A run of records:
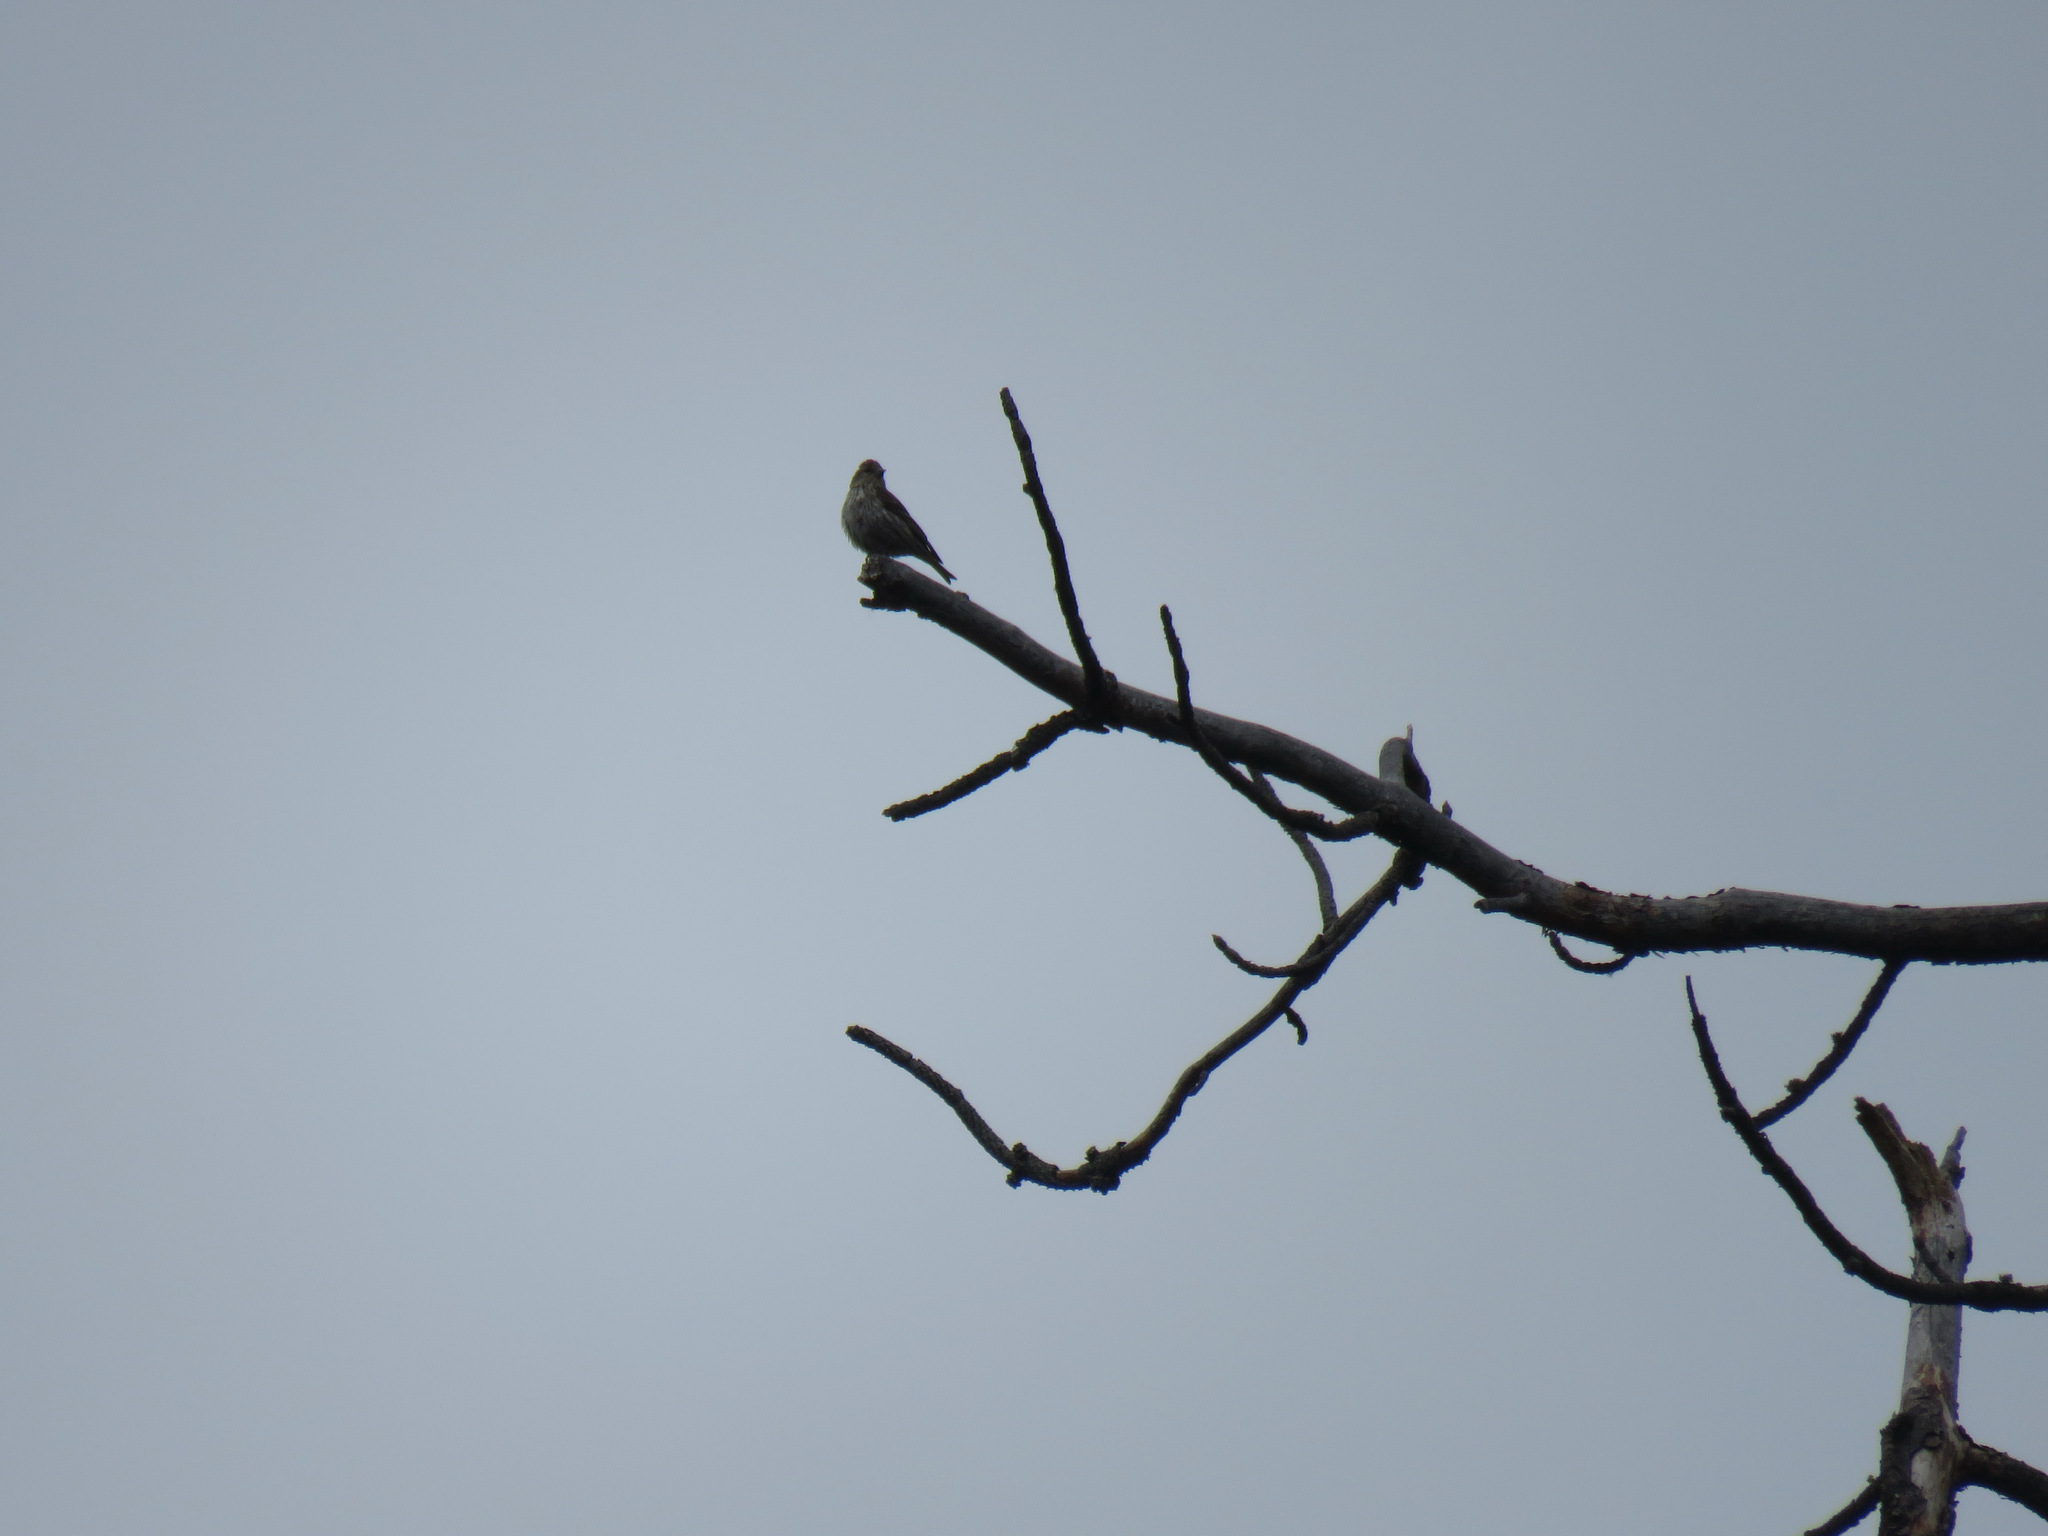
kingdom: Animalia
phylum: Chordata
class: Aves
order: Passeriformes
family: Fringillidae
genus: Spinus
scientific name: Spinus pinus
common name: Pine siskin
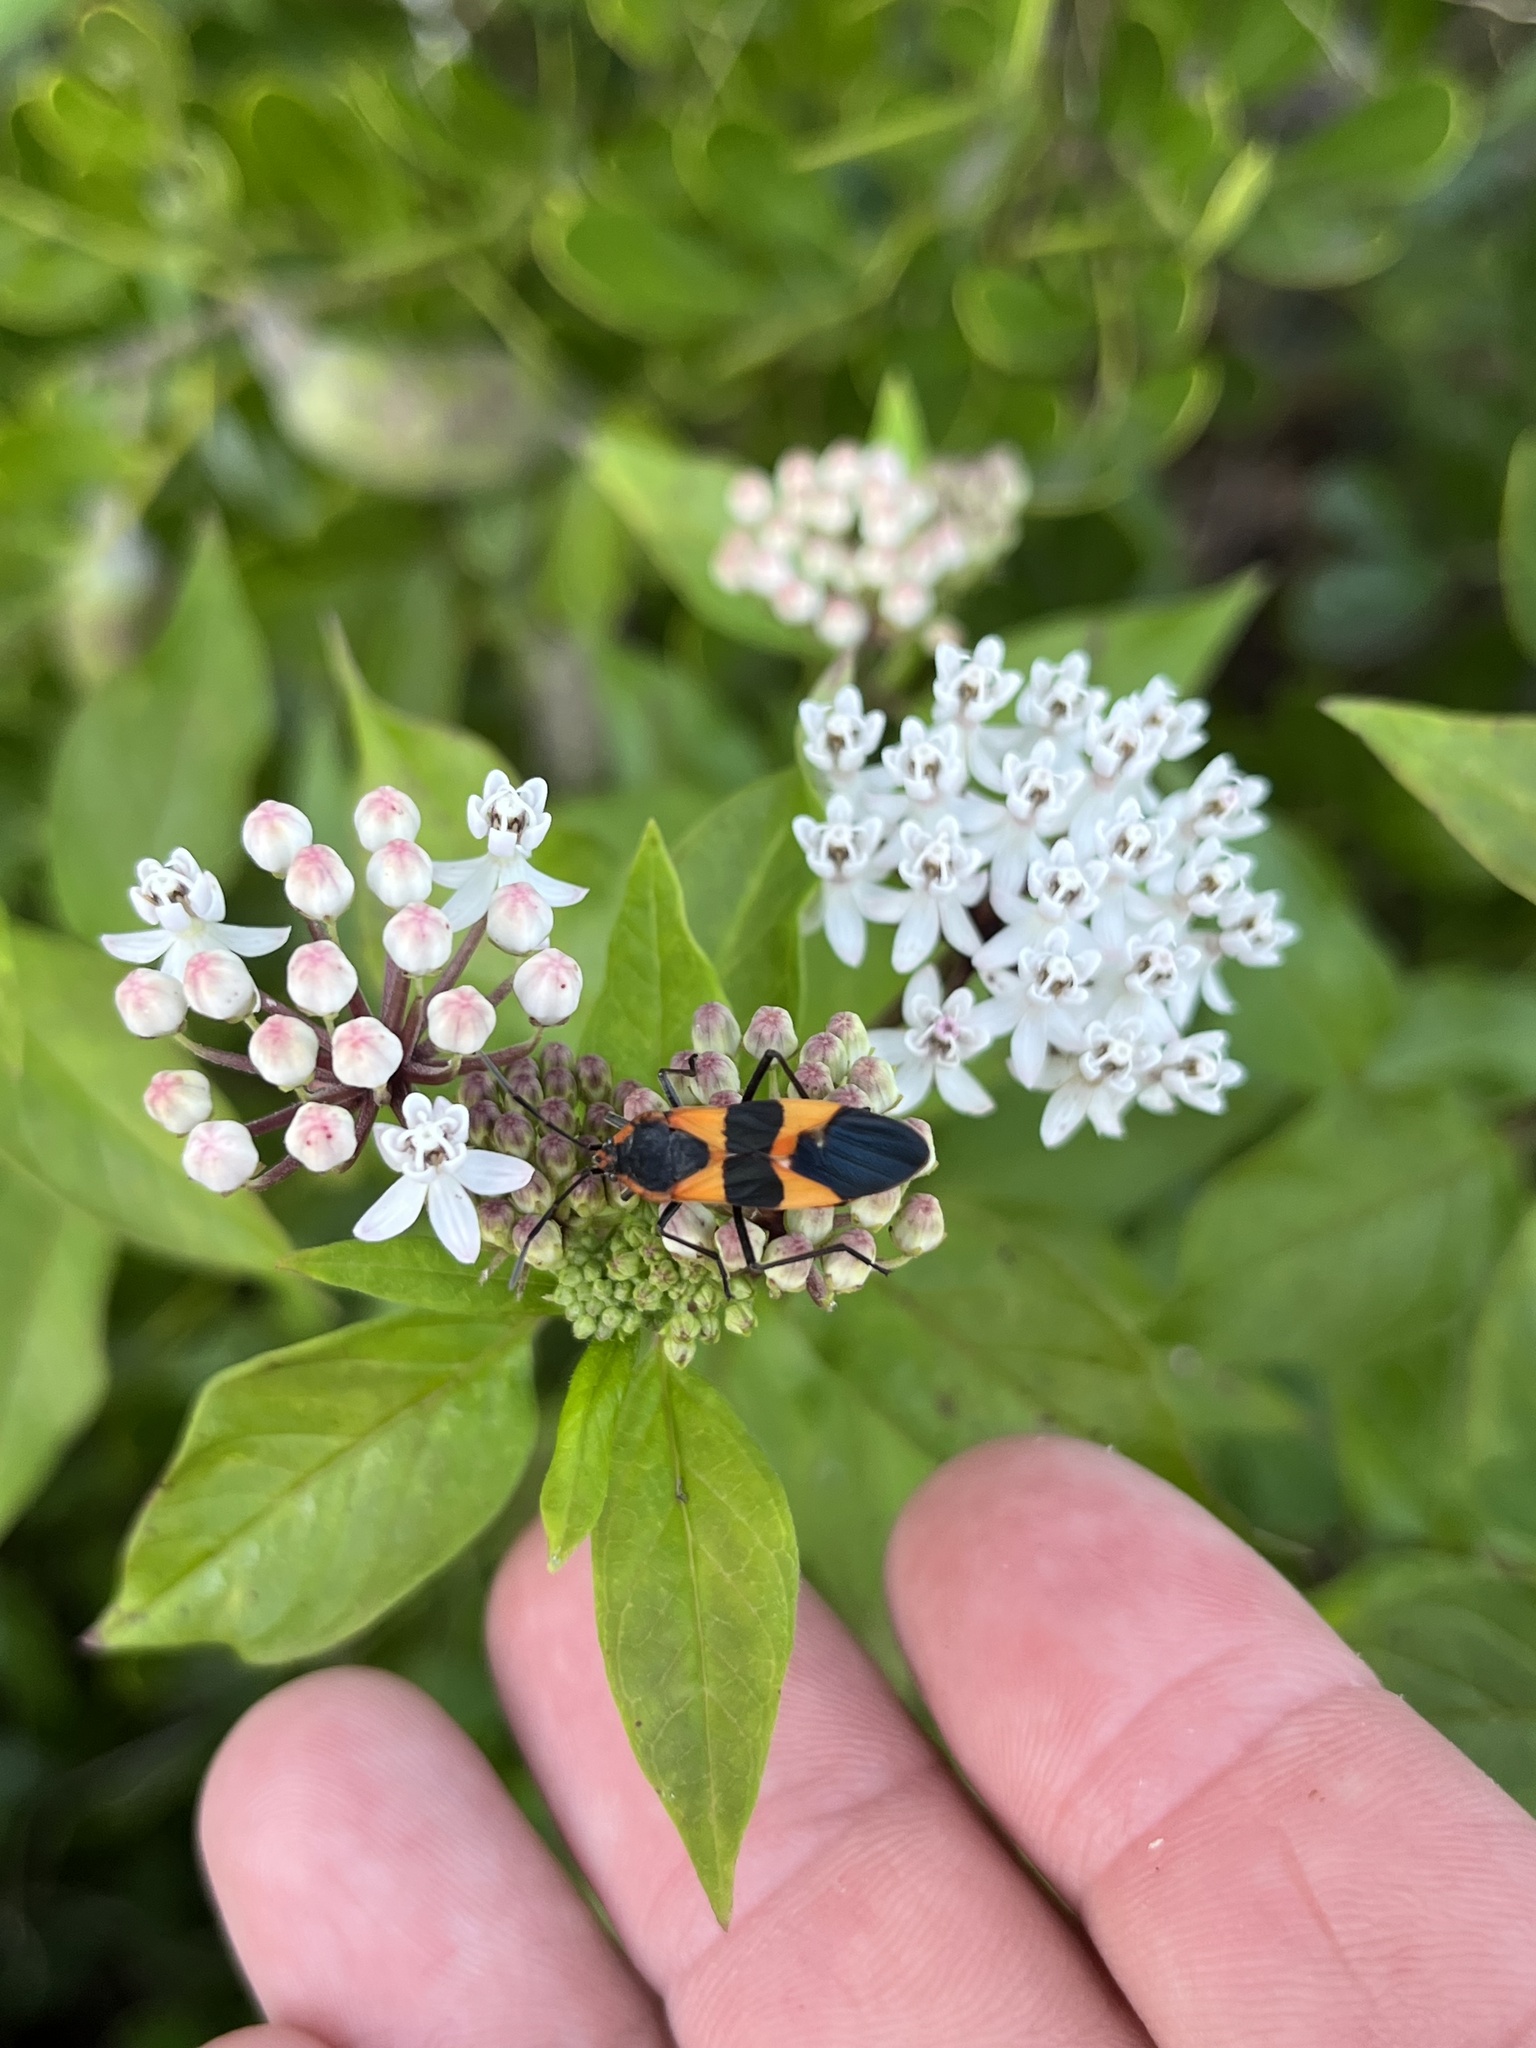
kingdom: Animalia
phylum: Arthropoda
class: Insecta
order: Hemiptera
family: Lygaeidae
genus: Oncopeltus
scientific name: Oncopeltus fasciatus
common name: Large milkweed bug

[WORK TO COMPLETE] Copy the lines above word for word, leaving out the pictures.

[WRITTEN REPLY]
kingdom: Animalia
phylum: Chordata
class: Aves
order: Passeriformes
family: Fringillidae
genus: Spinus
scientific name: Spinus pinus
common name: Pine siskin
kingdom: Animalia
phylum: Arthropoda
class: Insecta
order: Hemiptera
family: Lygaeidae
genus: Oncopeltus
scientific name: Oncopeltus fasciatus
common name: Large milkweed bug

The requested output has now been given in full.